◆ Your instructions ◆
Copy out the text lines from every row below, word for word, and leave the pictures out of your answer.

(Page images and their extracted text)
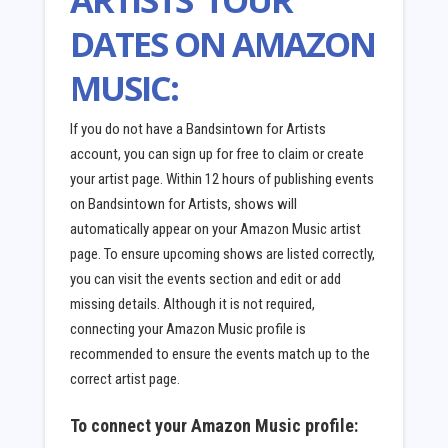
DATES ON AMAZON
MUSIC:
If you do not have a Bandsintown for Artists
account, you can sign up for free to claim or create
your artist page. Within 12 hours of publishing events
on Bandsintown for Artists, shows will
automatically appear on your Amazon Music artist
page. To ensure upcoming shows are listed correctly,
you can visit the events section and edit or add
missing details. Although it is not required,
connecting your Amazon Music profile is
recommended to ensure the events match up to the
correct artist page.
To connect your Amazon Music profile:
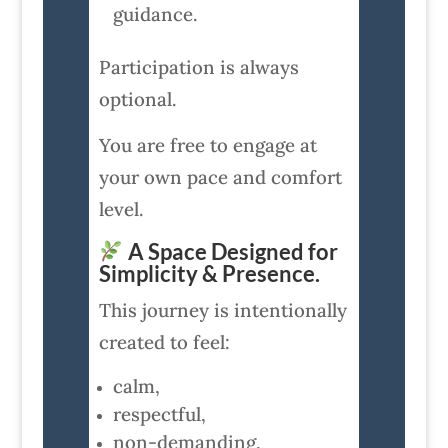
guidance.
Participation is always
optional.
You are free to engage at
your own pace and comfort
level.
A Space Designed for
Simplicity & Presence.
This journey is intentionally
created to feel:
calm,
respectful,
non-demanding,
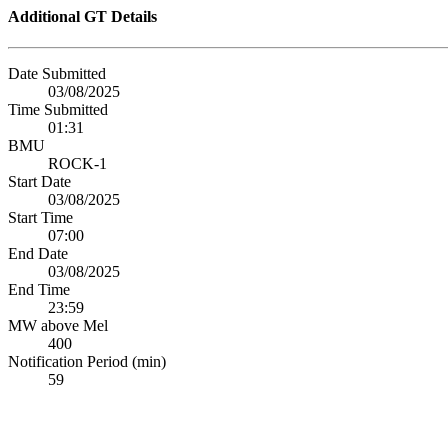
Additional GT Details
Date Submitted
03/08/2025
Time Submitted
01:31
BMU
ROCK-1
Start Date
03/08/2025
Start Time
07:00
End Date
03/08/2025
End Time
23:59
MW above Mel
400
Notification Period (min)
59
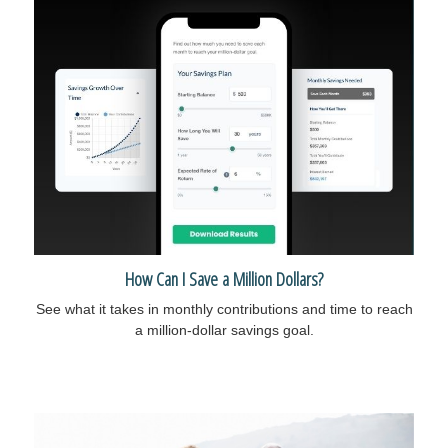
How Can I Save a Million Dollars?
See what it takes in monthly contributions and time to reach
a million-dollar savings goal.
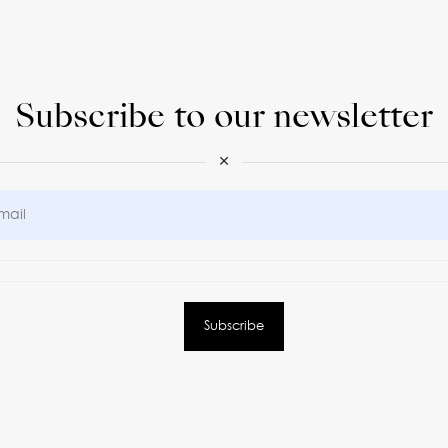
Subscribe to our newsletter
×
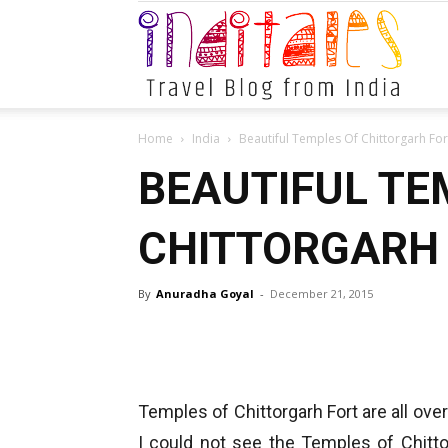
Indital
Home
India
Beautiful Temples Of Chittorgarh For
BEAUTIFUL TE
CHITTORGARH 
By
Anuradha Goyal
-
December 21, 2015
Temples of Chittorgarh Fort are all over
I could not see the Temples of Chitto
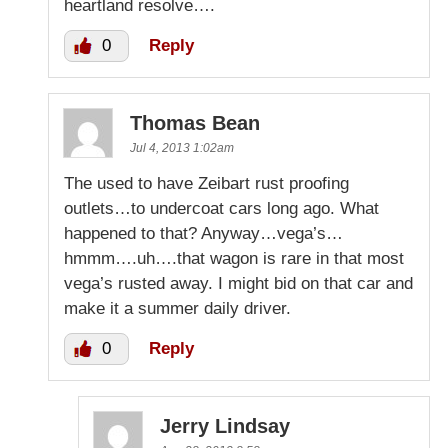
heartland resolve….
0
Reply
Thomas Bean
Jul 4, 2013 1:02am
The used to have Zeibart rust proofing
outlets…to undercoat cars long ago. What
happened to that? Anyway…vega’s…
hmmm….uh….that wagon is rare in that most
vega’s rusted away. I might bid on that car and
make it a summer daily driver.
0
Reply
Jerry Lindsay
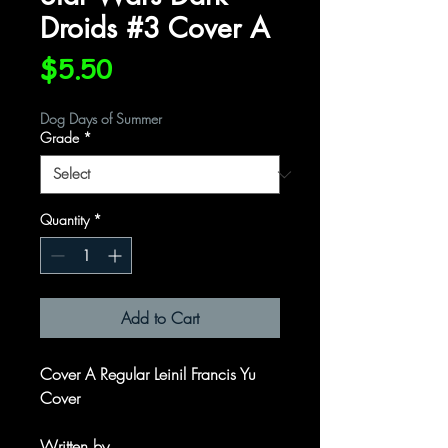
Droids #3 Cover A
Price
$5.50
Dog Days of Summer
Grade
*
Quantity
*
Add to Cart
Cover A Regular Leinil Francis Yu
Cover
Written by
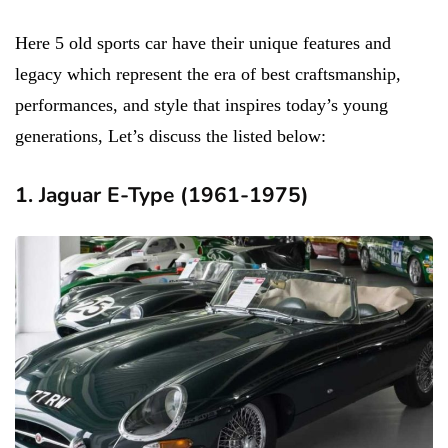
Here 5 old sports car have their unique features and
legacy which represent the era of best craftsmanship,
performances, and style that inspires today’s young
generations, Let’s discuss the listed below:
1. Jaguar E-Type (1961-1975)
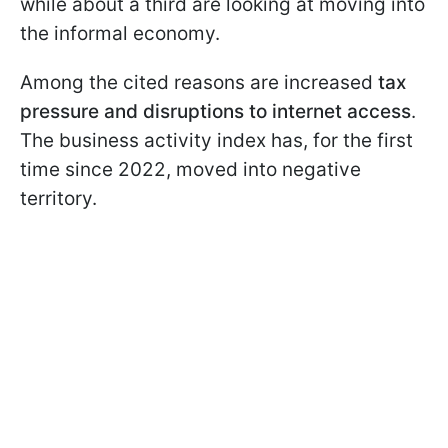
while about a third are looking at moving into
the informal economy.
Among the cited reasons are increased
tax
pressure and disruptions to internet access
.
The business activity index has, for the first
time since 2022, moved into negative
territory.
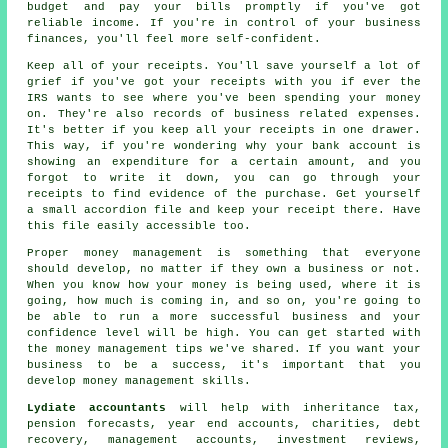
budget and pay your bills promptly if you've got
reliable income. If you're in control of your business
finances, you'll feel more self-confident.
Keep all of your receipts. You'll save yourself a lot of
grief if you've got your receipts with you if ever the
IRS wants to see where you've been spending your money
on. They're also records of business related expenses.
It's better if you keep all your receipts in one drawer.
This way, if you're wondering why your bank account is
showing an expenditure for a certain amount, and you
forgot to write it down, you can go through your
receipts to find evidence of the purchase. Get yourself
a small accordion file and keep your receipt there. Have
this file easily accessible too.
Proper money management is something that everyone
should develop, no matter if they own a business or not.
When you know how your money is being used, where it is
going, how much is coming in, and so on, you're going to
be able to run a more successful business and your
confidence level will be high. You can get started with
the money management tips we've shared. If you want your
business to be a success, it's important that you
develop money management skills.
Lydiate accountants
will help with inheritance tax,
pension forecasts, year end accounts, charities, debt
recovery, management accounts, investment reviews,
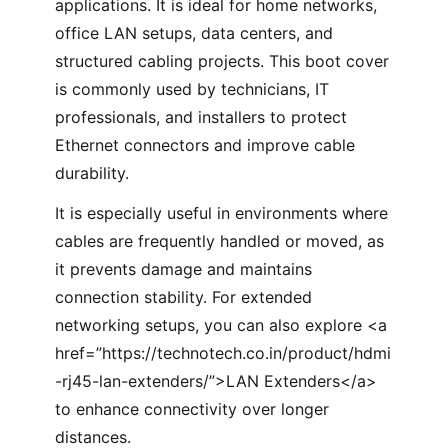
applications. It is ideal for home networks,
office LAN setups, data centers, and
structured cabling projects. This boot cover
is commonly used by technicians, IT
professionals, and installers to protect
Ethernet connectors and improve cable
durability.
It is especially useful in environments where
cables are frequently handled or moved, as
it prevents damage and maintains
connection stability. For extended
networking setups, you can also explore <a
href=”https://technotech.co.in/product/hdmi
-rj45-lan-extenders/”>LAN Extenders</a>
to enhance connectivity over longer
distances.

◆ Response ◆
DATES ON AMAZON
MUSIC:
If you do not have a Bandsintown for Artists
account, you can sign up for free to claim or create
your artist page. Within 12 hours of publishing events
on Bandsintown for Artists, shows will
automatically appear on your Amazon Music artist
page. To ensure upcoming shows are listed correctly,
you can visit the events section and edit or add
missing details. Although it is not required,
connecting your Amazon Music profile is
recommended to ensure the events match up to the
correct artist page.
To connect your Amazon Music profile:
guidance.
Participation is always
optional.
You are free to engage at
your own pace and comfort
level.
A Space Designed for
Simplicity & Presence.
This journey is intentionally
created to feel:
calm,
respectful,
non-demanding,
Additional GT Details
Date Submitted
03/08/2025
Time Submitted
01:31
BMU
ROCK-1
Start Date
03/08/2025
Start Time
07:00
End Date
03/08/2025
End Time
23:59
MW above Mel
400
Notification Period (min)
59
How Can I Save a Million Dollars?
See what it takes in monthly contributions and time to reach
a million-dollar savings goal.
Subscribe to our newsletter
×
Indital
Home
India
Beautiful Temples Of Chittorgarh For
BEAUTIFUL TE
CHITTORGARH 
By
Anuradha Goyal
-
December 21, 2015
Temples of Chittorgarh Fort are all over
I could not see the Temples of Chitto
heartland resolve….
0
Reply
Thomas Bean
Jul 4, 2013 1:02am
The used to have Zeibart rust proofing
outlets…to undercoat cars long ago. What
happened to that? Anyway…vega’s…
hmmm….uh….that wagon is rare in that most
vega’s rusted away. I might bid on that car and
make it a summer daily driver.
0
Reply
Jerry Lindsay
Droids #3 Cover A
Price
$5.50
Dog Days of Summer
Grade
*
Quantity
*
Add to Cart
Cover A Regular Leinil Francis Yu
Cover
Written by
Here 5 old sports car have their unique features and
legacy which represent the era of best craftsmanship,
performances, and style that inspires today’s young
generations, Let’s discuss the listed below:
1. Jaguar E-Type (1961-1975)
while about a third are looking at moving into
the informal economy.
Among the cited reasons are increased
tax
pressure and disruptions to internet access
.
The business activity index has, for the first
time since 2022, moved into negative
territory.
budget and pay your bills promptly if you've got
reliable income. If you're in control of your business
finances, you'll feel more self-confident.
Keep all of your receipts. You'll save yourself a lot of
grief if you've got your receipts with you if ever the
IRS wants to see where you've been spending your money
on. They're also records of business related expenses.
It's better if you keep all your receipts in one drawer.
This way, if you're wondering why your bank account is
showing an expenditure for a certain amount, and you
forgot to write it down, you can go through your
receipts to find evidence of the purchase. Get yourself
a small accordion file and keep your receipt there. Have
this file easily accessible too.
Proper money management is something that everyone
should develop, no matter if they own a business or not.
When you know how your money is being used, where it is
going, how much is coming in, and so on, you're going to
be able to run a more successful business and your
confidence level will be high. You can get started with
the money management tips we've shared. If you want your
business to be a success, it's important that you
develop money management skills.
Lydiate accountants
will help with inheritance tax,
pension forecasts, year end accounts, charities, debt
recovery, management accounts, investment reviews,
applications. It is ideal for home networks,
office LAN setups, data centers, and
structured cabling projects. This boot cover
is commonly used by technicians, IT
professionals, and installers to protect
Ethernet connectors and improve cable
durability.
It is especially useful in environments where
cables are frequently handled or moved, as
it prevents damage and maintains
connection stability. For extended
networking setups, you can also explore <a
href=”https://technotech.co.in/product/hdmi
-rj45-lan-extenders/”>LAN Extenders</a>
to enhance connectivity over longer
distances.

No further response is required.